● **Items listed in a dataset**
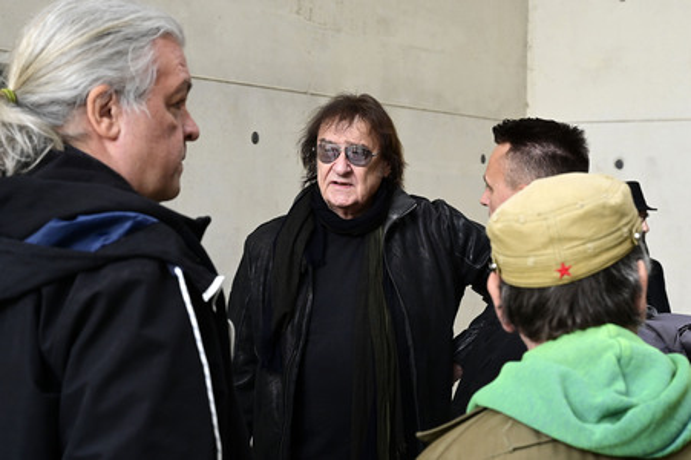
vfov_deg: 21.5
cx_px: 346
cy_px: 230
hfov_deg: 31.9
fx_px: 1208
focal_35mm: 63
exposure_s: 1/250
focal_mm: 63
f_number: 9
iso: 2500
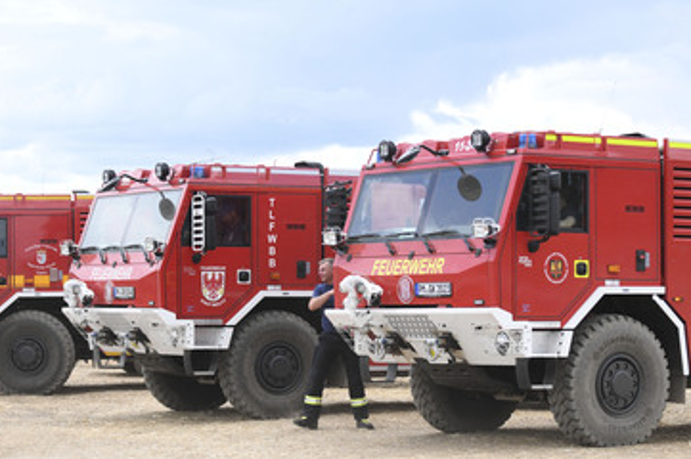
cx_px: 344
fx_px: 1918
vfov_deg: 13.7
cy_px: 258
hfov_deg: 20.4
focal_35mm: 100
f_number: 5
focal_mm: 80
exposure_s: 1/4000
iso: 2000
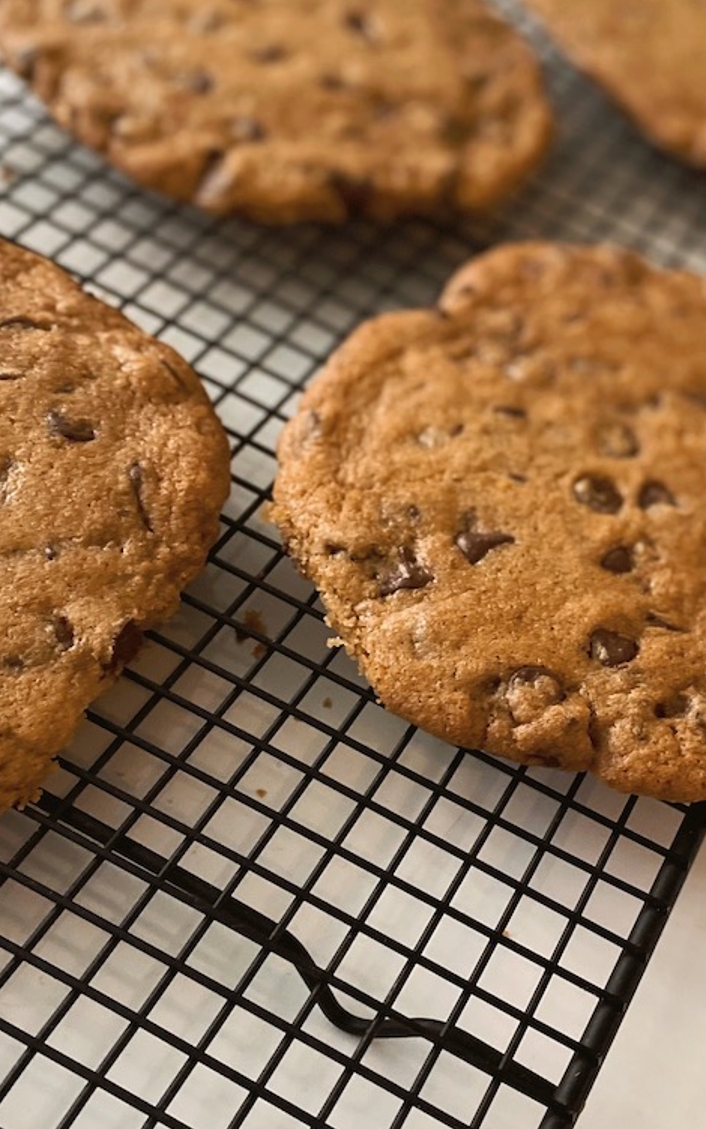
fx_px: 1355
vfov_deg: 45.1
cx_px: 514
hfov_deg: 28.8
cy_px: 650
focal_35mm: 44
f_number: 1.8
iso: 500
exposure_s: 1/60
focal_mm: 4.25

● **What is needed**
All the records need to be repeated exactly, with the images dropped.

● **Output for this task**
vfov_deg: 21.5
cx_px: 346
cy_px: 230
hfov_deg: 31.9
fx_px: 1208
focal_35mm: 63
exposure_s: 1/250
focal_mm: 63
f_number: 9
iso: 2500
cx_px: 344
fx_px: 1918
vfov_deg: 13.7
cy_px: 258
hfov_deg: 20.4
focal_35mm: 100
f_number: 5
focal_mm: 80
exposure_s: 1/4000
iso: 2000
fx_px: 1355
vfov_deg: 45.1
cx_px: 514
hfov_deg: 28.8
cy_px: 650
focal_35mm: 44
f_number: 1.8
iso: 500
exposure_s: 1/60
focal_mm: 4.25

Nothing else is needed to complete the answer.